AUFGABEN:
a - Beantworte anhand des Textes über das EuGH-Verfahren zum deutschen Online-Glücksspiel die folgenden Fragen.
(i) Unter welchem Aktenzeichen wird die Rechtssache geführt?
(ii) In welchem Land wurde die Klage gegen Lottoland eingereicht?
(iii) Für welches Datum wird das Gutachten des Generalanwalts erwartet?
b - Schreibe aus dem Text über das EuGH-Verfahren zum deutschen Online-Glücksspiel den Abschnitt von „Zentrale Streitfragen im“ bis „nationalen Rechts vorliegt.“ wortgetreu ab.

─── ANGEZEIGTER TEXT ───

Der Europäische Gerichtshof (EuGH) hat mündliche Verhandlungen in einem richtungsweisenden Verfahren geführt, das Deutschlands Online-Glücksspielregelung grundlegend verändern könnte. Die unter dem Aktenzeichen C-440/23 geführte Rechtssache befasst sich mit der Frage, ob die deutschen Beschränkungen für Lotterie- und Casinowetten mit dem EU-Recht – insbesondere mit Artikel 56 des Vertrags über die Arbeitsweise der Europäischen Union (AEUV), der die Dienstleistungsfreiheit schützt – vereinbar sind.
Zentrale Streitfragen im Verfahren
Im Mittelpunkt steht eine Klage eines deutschen Anwalts im Namen eines Spielers, der von Lottoland, einem in Malta lizenzierten Anbieter von Zweitlotterien, eine Rückerstattung verlorener Einsätze fordert. Die Klage wurde in Malta eingereicht – möglicherweise, um Vorteile aus lokalen Gesetzen wie dem maltesischen Gesetz 55 zu ziehen, das dort lizenzierte Glücksspielunternehmen vor der Vollstreckung ausländischer Urteile schützt, sofern keine Verletzung des nationalen Rechts vorliegt.
Diese Klageerhebung in Malta war Gegenstand kritischer Nachfragen, etwa zur Frage, ob maltesische Gerichte überhaupt befugt sind, die Gültigkeit deutscher Gesetze im Rahmen des EU-Rechts zu beurteilen. Zwar ist der deutsche Staat kein Verfahrensbeteiligter, jedoch nahmen Vertreter der EU-Kommission sowie aus Malta, Deutschland und Belgien an der Anhörung teil.
Ein weiterer zentraler Aspekt betrifft das bis 2021 geltende Verbot nicht lizenzierter Online-Casinos in Deutschland und das damit verbundene Verbot von Wetten auf Zweitlotterien. Der EuGH muss prüfen, ob dieses Regelwerk wirklich dem Verbraucherschutz diente oder ob es gegen das Prinzip der steuerlichen Neutralität verstieß – ein Grundsatz der EU-Mehrwertsteuervorschriften, der staatliche und private Angebote nicht ungleich behandeln darf.
Ein Gutachten des Generalanwalts wird für den 10. Juli 2025 erwartet und dürfte richtungsweisend für tausende Rückforderungsansprüche in Deutschland sein. Der Jurist István Cocron bezeichnete die Verhandlung als mit „großer Spannung“ verfolgt, da es sich um die erste mündliche Verhandlung vor dem EuGH zur inzwischen aufgehobenen Glücksspielstaatsvertrag-Fassung von 2012 (GlüStV) handelte.
Einordnung: Mehrwertsteuer-Ausnahmen und mögliche staatliche Beihilfen
Die Anhörung reiht sich ein in eine breitere EU-Diskussion über steuerliche Regelungen im Glücksspielbereich. In einem separaten Verfahren (C-741/22) prüfte der EuGH, ob die Mehrwertsteuerbefreiung für staatliche Lotterien in Belgien – bei gleichzeitiger Besteuerung privater Online-Glücksspiele – gegen das Gebot steuerlicher Neutralität verstößt. Der Gerichtshof stellte klar, dass Mehrwertsteuerregelungen gleich angewendet werden müssen, wenn die Dienstleistungen vergleichbaren Bedürfnissen der Verbraucher entsprechen.

─── BEREITGESTELLTES MATERIAL ───

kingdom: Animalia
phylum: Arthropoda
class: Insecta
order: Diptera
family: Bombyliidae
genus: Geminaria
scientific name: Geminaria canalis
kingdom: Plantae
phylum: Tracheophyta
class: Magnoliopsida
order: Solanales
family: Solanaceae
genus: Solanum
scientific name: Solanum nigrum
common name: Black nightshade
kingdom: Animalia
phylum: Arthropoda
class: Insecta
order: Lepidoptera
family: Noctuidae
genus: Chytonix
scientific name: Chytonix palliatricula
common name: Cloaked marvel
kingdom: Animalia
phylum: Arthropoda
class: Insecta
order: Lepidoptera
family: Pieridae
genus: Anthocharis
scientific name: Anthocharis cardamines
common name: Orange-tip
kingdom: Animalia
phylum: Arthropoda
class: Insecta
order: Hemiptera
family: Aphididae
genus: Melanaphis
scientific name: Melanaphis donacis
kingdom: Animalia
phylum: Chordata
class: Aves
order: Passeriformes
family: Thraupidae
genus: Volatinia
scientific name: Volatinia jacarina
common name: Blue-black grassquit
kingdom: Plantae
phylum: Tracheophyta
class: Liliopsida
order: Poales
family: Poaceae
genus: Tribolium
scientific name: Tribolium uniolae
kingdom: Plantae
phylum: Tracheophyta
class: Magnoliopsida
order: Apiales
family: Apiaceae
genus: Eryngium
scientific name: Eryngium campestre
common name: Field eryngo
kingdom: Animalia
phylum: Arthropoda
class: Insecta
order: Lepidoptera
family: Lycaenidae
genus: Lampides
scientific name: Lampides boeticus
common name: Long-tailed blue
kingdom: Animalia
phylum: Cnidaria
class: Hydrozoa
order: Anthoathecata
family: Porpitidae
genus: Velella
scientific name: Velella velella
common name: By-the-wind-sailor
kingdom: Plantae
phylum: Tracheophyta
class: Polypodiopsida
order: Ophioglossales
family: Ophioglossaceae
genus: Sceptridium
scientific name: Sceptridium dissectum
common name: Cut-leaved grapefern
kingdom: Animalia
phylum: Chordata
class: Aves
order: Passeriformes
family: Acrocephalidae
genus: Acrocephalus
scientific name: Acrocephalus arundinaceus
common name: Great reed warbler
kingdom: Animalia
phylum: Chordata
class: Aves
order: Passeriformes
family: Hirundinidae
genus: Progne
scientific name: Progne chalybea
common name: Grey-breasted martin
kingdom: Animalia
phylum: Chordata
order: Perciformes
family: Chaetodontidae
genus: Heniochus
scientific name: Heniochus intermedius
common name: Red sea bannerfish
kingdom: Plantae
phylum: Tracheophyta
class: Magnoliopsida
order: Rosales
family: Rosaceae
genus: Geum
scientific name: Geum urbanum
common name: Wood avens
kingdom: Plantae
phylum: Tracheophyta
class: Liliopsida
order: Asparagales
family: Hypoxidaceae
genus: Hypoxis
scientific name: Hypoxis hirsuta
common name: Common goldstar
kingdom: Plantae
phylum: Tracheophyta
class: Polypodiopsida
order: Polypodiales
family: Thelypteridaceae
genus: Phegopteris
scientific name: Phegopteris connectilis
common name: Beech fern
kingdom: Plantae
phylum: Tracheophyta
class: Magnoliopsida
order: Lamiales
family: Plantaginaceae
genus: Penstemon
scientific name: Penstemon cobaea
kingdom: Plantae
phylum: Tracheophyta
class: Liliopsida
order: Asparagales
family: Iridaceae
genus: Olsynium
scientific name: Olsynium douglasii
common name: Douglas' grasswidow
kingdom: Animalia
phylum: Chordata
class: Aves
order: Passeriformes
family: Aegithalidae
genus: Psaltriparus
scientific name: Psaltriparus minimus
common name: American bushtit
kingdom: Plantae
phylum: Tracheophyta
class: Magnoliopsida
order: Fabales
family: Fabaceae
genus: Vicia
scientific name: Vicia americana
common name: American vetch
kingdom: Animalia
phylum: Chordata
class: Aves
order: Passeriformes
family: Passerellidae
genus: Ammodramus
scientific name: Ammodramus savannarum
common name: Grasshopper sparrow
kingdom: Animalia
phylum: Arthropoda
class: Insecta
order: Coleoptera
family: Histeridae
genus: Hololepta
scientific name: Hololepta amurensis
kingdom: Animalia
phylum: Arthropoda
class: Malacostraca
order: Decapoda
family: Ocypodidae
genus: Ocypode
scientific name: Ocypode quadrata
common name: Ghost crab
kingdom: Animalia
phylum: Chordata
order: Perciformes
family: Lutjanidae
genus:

───

LÖSUNGEN JE AUFGABE:
a -
(i) C-440/23
(ii) Malta
(iii) 10. Juli 2025

b -
Zentrale Streitfragen im Verfahren
Im Mittelpunkt steht eine Klage eines deutschen Anwalts im Namen eines Spielers, der von Lottoland, einem in Malta lizenzierten Anbieter von Zweitlotterien, eine Rückerstattung verlorener Einsätze fordert. Die Klage wurde in Malta eingereicht – möglicherweise, um Vorteile aus lokalen Gesetzen wie dem maltesischen Gesetz 55 zu ziehen, das dort lizenzierte Glücksspielunternehmen vor der Vollstreckung ausländischer Urteile schützt, sofern keine Verletzung des nationalen Rechts vorliegt.